Uncertainty: balance of two aspects?

[nomadreid]

There are two aspects of uncertainty
(a) how far different from the situation where all possibilities are of equal probability
(b) how spread out the values are.
In discussions about (Shannon) entropy and information, the first aspect is emphasized, whereas in discussions about the standard distribution, the second one is emphasized. Entropy and standard distribution are not the same, however. Which one gives then a better picture of "uncertainty"?

 

[StoneTemplePython]

I presume we're dealing with simple random variables here (i.e. ones with finitely many outcomes). I'm not sure what the "standard distribution" is though. There are lots of ways to measure dispersion -- the typical way is std deviation / variance, so I'll assume that's what's being used here.

A few things to think about:
- entropy does not consider cardinality of the payoffs involved -- but variance does. For entropy, if you think about this in terms of the classic binary guessing formulation, it should be clear. If you are worried about how much your fortune will swing after repeatedly making bets, then you likely are(/should) be more interested in variance information.
- in terms of convergence information: Variance (and really the third moment if using stein's method) gives you some information on rate of convergence to a gaussian for sums of iid random variables. Entropy does not, but it does give you (in the form of KL divergence) information on the type/composition you're likely to see in certain random walk / threshold crossing problems. (Sanov's theorem)
- Variance and Entropy are in some sense 'opposites' as variance is a Schur Convex function while entropy is Schur Concave. But again Variance is a mixture of probability and payoffs while entropy ignores magnitudes of payoffs and just looks at distinct probabilities.
- classical probability emphasizes variance (for primary reasons related to (a) ease of using moments and (b) central limit theorem).
You'll see a lot more about entropy in informational geometry though this is something of an esoteric topic.

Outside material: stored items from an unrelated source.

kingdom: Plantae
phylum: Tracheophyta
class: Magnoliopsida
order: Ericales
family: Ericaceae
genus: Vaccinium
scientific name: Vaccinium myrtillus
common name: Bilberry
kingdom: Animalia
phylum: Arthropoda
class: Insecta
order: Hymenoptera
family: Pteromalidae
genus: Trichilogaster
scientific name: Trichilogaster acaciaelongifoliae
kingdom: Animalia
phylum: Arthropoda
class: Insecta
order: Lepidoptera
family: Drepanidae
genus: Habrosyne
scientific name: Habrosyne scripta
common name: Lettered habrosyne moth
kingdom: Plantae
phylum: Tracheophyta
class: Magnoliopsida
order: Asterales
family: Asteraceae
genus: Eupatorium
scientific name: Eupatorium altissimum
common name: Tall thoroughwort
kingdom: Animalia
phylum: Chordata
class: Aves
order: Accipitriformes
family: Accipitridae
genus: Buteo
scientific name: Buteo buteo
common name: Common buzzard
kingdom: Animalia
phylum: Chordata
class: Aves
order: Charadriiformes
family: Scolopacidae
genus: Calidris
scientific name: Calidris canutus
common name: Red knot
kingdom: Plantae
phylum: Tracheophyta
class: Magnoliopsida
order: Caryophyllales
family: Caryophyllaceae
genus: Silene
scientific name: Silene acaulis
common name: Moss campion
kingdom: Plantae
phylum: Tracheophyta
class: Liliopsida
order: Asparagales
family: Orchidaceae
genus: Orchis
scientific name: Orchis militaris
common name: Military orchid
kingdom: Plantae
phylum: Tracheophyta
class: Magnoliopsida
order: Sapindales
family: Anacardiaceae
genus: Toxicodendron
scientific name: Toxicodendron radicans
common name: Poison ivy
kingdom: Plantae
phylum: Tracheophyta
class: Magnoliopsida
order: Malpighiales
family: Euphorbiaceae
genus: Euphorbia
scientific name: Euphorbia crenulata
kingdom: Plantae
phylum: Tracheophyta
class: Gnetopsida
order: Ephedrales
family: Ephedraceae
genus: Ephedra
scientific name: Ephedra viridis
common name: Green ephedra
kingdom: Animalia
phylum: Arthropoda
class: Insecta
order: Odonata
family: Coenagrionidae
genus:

So one immediate question is whether or not your 'uncertainty' is sensitive to the magnitude of deviation from 'typical' outcomes.

 

[nomadreid]

Thanks, StoneTemplePython. Yes, I am dealing with simple random variables. Sorry, that "standard distribution" was a typo, I meant "standard deviation". Thanks for the listing of the criteria; your parting sentence is a good lens to look at the individual cases through. I am interesting in uncertainty as unpredictability; although for example the uncertainty principles are given in terms of standard deviations, the case for situations in which entropy is advantageous is made on page 28 of https://authors.library.caltech.edu/66493/2/chap10_15.pdf :
"Furthermore, the variance does not characterize very well the unpredictability of the measurement outcomes; entropy would be a more informative measure."